- The progesterone challenge test is is also referred to as a progestin challenge
- It is done by givng a progestin medication and seeing if this induces a menstrual period
- This same protocol of giving a progestin is often used to induce a period in women with irregular periods:
- if she has not had a period for a while
- if she skipped a period
How the Test Works
A positive response is any bleeding more than light spotting that occurs within 2 weeks after the progestin is given. This bleeding will usually occur 2-7 days after the progestin is finished.
Withdrawal bleeding will usually be seen if the patient’s estradiol level has been over about 40 pg/ml.
Possible Outcomes of the Test
- If the patient experiences bleeding after the progestin she has estrogen present but is not ovulating (anovulation).
- If no withdrawal bleeding occurs, either the patient has very low estrogen levels or there is a problem with the outflow tract such as uterine synechiae (adhesions) or cervical stenosis (scarring).

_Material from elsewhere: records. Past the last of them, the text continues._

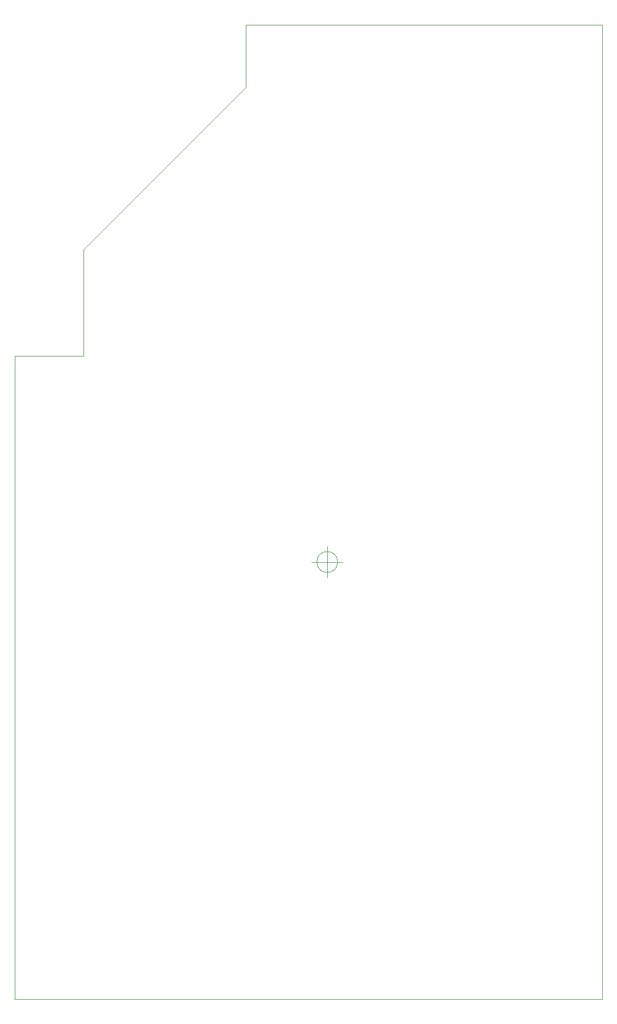
<source format=gm1>
G04 #@! TF.GenerationSoftware,KiCad,Pcbnew,6.0.1-79c1e3a40b~116~ubuntu20.04.1*
G04 #@! TF.CreationDate,2022-01-29T22:23:29-05:00*
G04 #@! TF.ProjectId,herovco_back,6865726f-7663-46f5-9f62-61636b2e6b69,rev?*
G04 #@! TF.SameCoordinates,Original*
G04 #@! TF.FileFunction,Profile,NP*
%FSLAX46Y46*%
G04 Gerber Fmt 4.6, Leading zero omitted, Abs format (unit mm)*
G04 Created by KiCad (PCBNEW 6.0.1-79c1e3a40b~116~ubuntu20.04.1) date 2022-01-29 22:23:29*
%MOMM*%
%LPD*%
G01*
G04 APERTURE LIST*
G04 #@! TA.AperFunction,Profile*
%ADD10C,0.100000*%
G04 #@! TD*
G04 #@! TA.AperFunction,Profile*
%ADD11C,0.050000*%
G04 #@! TD*
G04 APERTURE END LIST*
D10*
X115799168Y-63499444D02*
X141799000Y-37499585D01*
X115799000Y-80499000D02*
X115799168Y-63499444D01*
X141799000Y-37499585D02*
X141799804Y-27499019D01*
X104799076Y-183500382D02*
X104799043Y-80499709D01*
X141799804Y-27499019D02*
X198800923Y-27499617D01*
X104799043Y-80499709D02*
X115799000Y-80499000D01*
X198800923Y-27499617D02*
X198800382Y-183500923D01*
X198800382Y-183500923D02*
X104799076Y-183500382D01*
D11*
X156466666Y-113500000D02*
G75*
G03*
X156466666Y-113500000I-1666666J0D01*
G01*
X152300000Y-113500000D02*
X157300000Y-113500000D01*
X154800000Y-111000000D02*
X154800000Y-116000000D01*
X156466666Y-113500000D02*
G75*
G03*
X156466666Y-113500000I-1666666J0D01*
G01*
X152300000Y-113500000D02*
X157300000Y-113500000D01*
X154800000Y-111000000D02*
X154800000Y-116000000D01*
X156466666Y-113500000D02*
G75*
G03*
X156466666Y-113500000I-1666666J0D01*
G01*
X152300000Y-113500000D02*
X157300000Y-113500000D01*
X154800000Y-111000000D02*
X154800000Y-116000000D01*
M02*

</source>
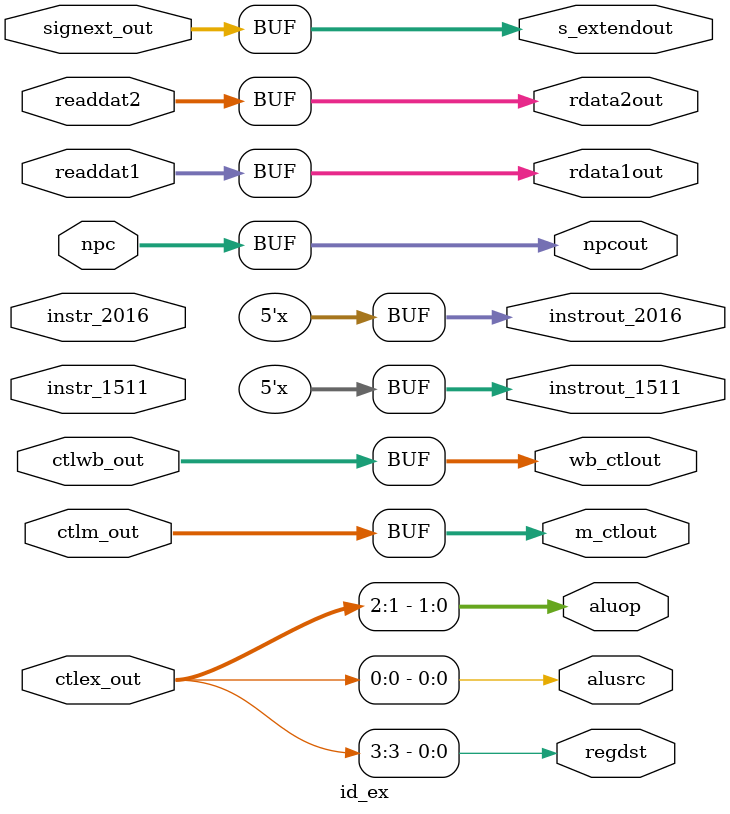
<source format=v>
module id_ex (
        input   wire [1:0]  ctlwb_out,
        input   wire [2:0]  ctlm_out,
        input   wire [3:0]  ctlex_out,
        input   wire [31:0] npc,
                            readdat1,
                            readdat2,
                            signext_out,
        input   wire [4:0]  instr_2016,
                            instr_1511,

        output  reg  [1:0]  wb_ctlout,
        output  reg  [2:0]  m_ctlout,
        output  reg         regdst,
                            alusrc,
        output  reg  [1:0]  aluop,
        output  reg  [31:0] npcout,
                            rdata1out,
                            rdata2out,
                            s_extendout,
        output  reg  [4:0]  instrout_2016,
                            instrout_1511
    );

    initial begin
        #0
        wb_ctlout     <= 0;
        m_ctlout      <= 0;
        regdst        <= 0;
        aluop         <= 0;
        alusrc        <= 0;
        npcout        <= 0;
        rdata1out     <= 0;
        rdata2out     <= 0;
        s_extendout   <= 0;
        instrout_2016 <= 0;
        instrout_1511 <= 0;
    end

    always@* begin
         #1
         wb_ctlout     <= ctlwb_out;
         m_ctlout      <= ctlm_out;
         regdst        <= ctlex_out[3];
         aluop         <= ctlex_out[2:1];
         alusrc        <= ctlex_out[0];
         npcout        <= npc;
         rdata1out     <= readdat1;
         rdata2out     <= readdat2;
         s_extendout   <= signext_out;
         instrout_2016 <= instrout_2016;
         instrout_1511 <= instrout_1511;
    end
endmodule

</source>
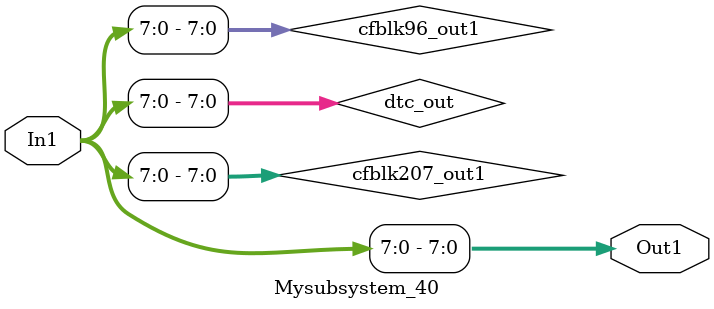
<source format=v>



`timescale 1 ns / 1 ns

module Mysubsystem_40
          (In1,
           Out1);


  input   [15:0] In1;  // uint16
  output  [7:0] Out1;  // uint8


  wire [7:0] cfblk207_out1;  // uint8
  wire [7:0] dtc_out;  // ufix8
  wire [7:0] cfblk96_out1;  // uint8


  assign cfblk207_out1 = In1[7:0];



  assign dtc_out = cfblk207_out1;



  assign cfblk96_out1 = dtc_out;



  assign Out1 = cfblk96_out1;

endmodule  // Mysubsystem_40


</source>
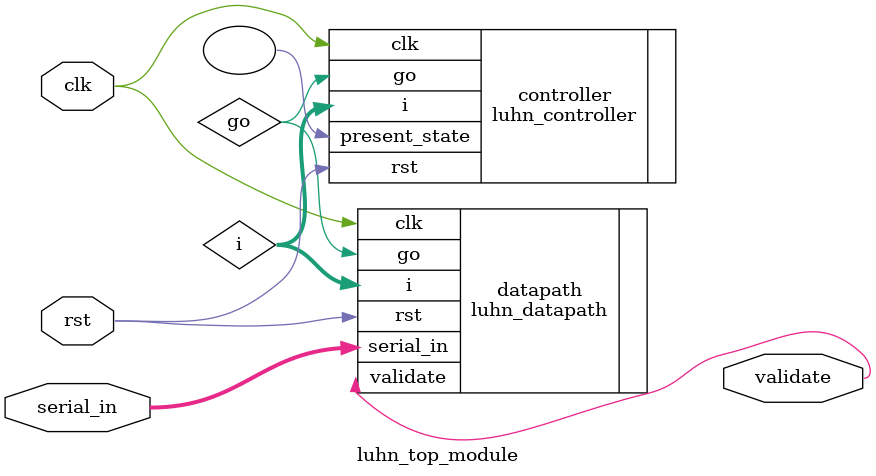
<source format=v>
/*
Top module for integrating Luhn datapath and controller.
*/
//`include "luhn_controller_corrected.v"
//`include "luhn_datapath_corrected.v"
`timescale 1ns/1ps
module luhn_top_module (
    input clk,
    input rst,
    input [3:0] serial_in,
    output validate
);

    wire go;
    wire [3:0] i;

    // Instantiate datapath module
    luhn_datapath datapath (
        .clk(clk),
        .rst(rst),
        .serial_in(serial_in),
        .i(i),
        .validate(validate),
        .go(go)
    );

    // Instantiate controller module
    luhn_controller controller (
        .clk(clk),
        .rst(rst),
        .go(go),
        .present_state(), // Optional debugging output
        .i(i)
    );

endmodule

</source>
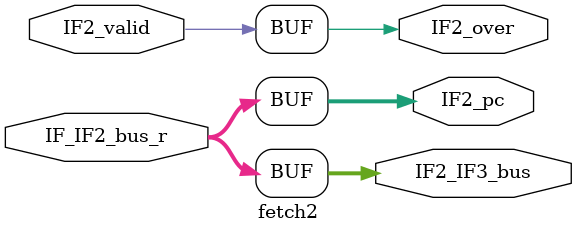
<source format=v>
`timescale 1ns / 1ps
module fetch2(                    // È¡Ö¸¼¶
    input             IF2_valid,  // È¡Ö¸¼¶ÓÐÐ§ÐÅºÅ
    input      [31:0] IF_IF2_bus_r,
    output            IF2_over,  // È¡Ö¸¼¶ÓÐÐ§ÐÅºÅ
    output     [31:0] IF2_IF3_bus, // IF->ID×ÜÏß
        
    //Õ¹Ê¾PCºÍÈ¡³öµÄÖ¸Áî
    output     [31:0] IF2_pc
);
    assign IF2_IF3_bus = IF_IF2_bus_r;
    assign IF2_over = IF2_valid;

//-----{Õ¹Ê¾IFÄ£¿éµÄPCÖµºÍÖ¸Áî}begin
    assign IF2_pc   = IF_IF2_bus_r;
endmodule
</source>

Women with Withdrawal Bleeding
- The test has demonstrated that she builds up a lining in the uterus.
- She bleeds after progesterone is withdrawn – showing that it is the lack of ovulation that is causing her not to have periods.
Possible Diagnoses for Women with Withdrawal Bleeding
Women without Withdrawal Bleeding
- Hypothalamic hypoestrogenism (low estrogen levels)
- Compromised outflow tract – either Asherman’s syndrome (adhesions) or cervical stenosis (scarring)
- Premature ovarian failure
The Next Step: Give Estrogen and Progestin to Distinguish Between Hypoestrogenism or an Outflow Tract Obstruction (Asherman’s Syndrome or Cervical Stenosis)
Give estrogen to ensure endometrial proliferation, followed by a progestin to induce withdrawal bleeding. A course of 2.5 mg of Premarin for 21 days including 10 mg of Provera on days 17-21 should be adequate.
- If bleeding occurs, amenorrhea is due to hypoestrogenism (hypothalamic amenorrhea or premature ovarian failure).
- If bleeding does not occur, then most likely it is an outflow tract obstruction – either Asherman’s syndrome or cervical stenosis.